StrongKeep's endpoint protection (built on Palo Alto Networks Cortex XDR, the same technology used by large enterprises and governments) checks software in two main ways:

  • Before a file runs, it is checked against Palo Alto Networks' global threat intelligence and an on-device analysis engine. Known-bad and suspicious files are blocked or quarantined before they execute.

  • While programmes run, Behavioural Threat Protection watches for harmful patterns of behaviour (for example, a process trying to encrypt many files, or tamper with login mechanisms) and terminates the process if it crosses the line.

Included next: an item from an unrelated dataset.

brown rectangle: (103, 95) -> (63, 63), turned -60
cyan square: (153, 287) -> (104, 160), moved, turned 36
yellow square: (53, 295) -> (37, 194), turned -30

This catches threats that have never been seen before and would slip past traditional antivirus.

The trade-off is that occasionally a legitimate programme behaves in a way that resembles those harmful patterns and gets stopped. These false positives can be resolved quickly with an allow-rule, and the file can be restored.

StrongKeep operates with a protective default: block first, verify second. This is intentional for the threat environment that clinics and SMEs face, where a single ransomware incident is far more disruptive than a short wait for an exception.

When to contact support

Contact support@strongkeep.com (or use Create Support Ticket on the incident page) if:

  • A business-critical application has been blocked and you need it restored urgently

  • You're seeing repeated blocks of the same programme across several devices, for example after a system update

  • You're unsure whether a quarantined file was something you knowingly installed

  • An incident is marked High severity and the Initial Assessment doesn't match anything you or your team did

If you suspect an active attack, use the Activate Help button in the dashboard sidebar.